Problem description → The response must reproduce exactly every line of the material below holding the word "projects".

Listed entries →
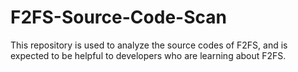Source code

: # F2FS-Source-Code-Scan
This repository is used to analyze the source codes of F2FS, and is expected to be helpful to developers who are learning about F2FS.
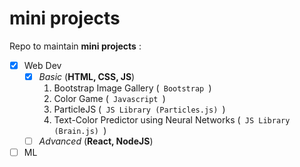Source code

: # mini projects
Repo to maintain **mini projects** :
* [x] Web Dev
  * [x] _Basic_ (**HTML, CSS, JS**)
    1. Bootstrap Image Gallery (<code> Bootstrap </code>)
    2. Color Game (<code> Javascript </code>)
    3. ParticleJS (<code> JS Library (Particles.js) </code>)
    4. Text-Color Predictor using Neural Networks (<code> JS Library (Brain.js) </code>)
  * [ ] _Advanced_ (**React, NodeJS**)
* [ ] ML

Output for this task →
: # mini projects
Repo to maintain **mini projects** :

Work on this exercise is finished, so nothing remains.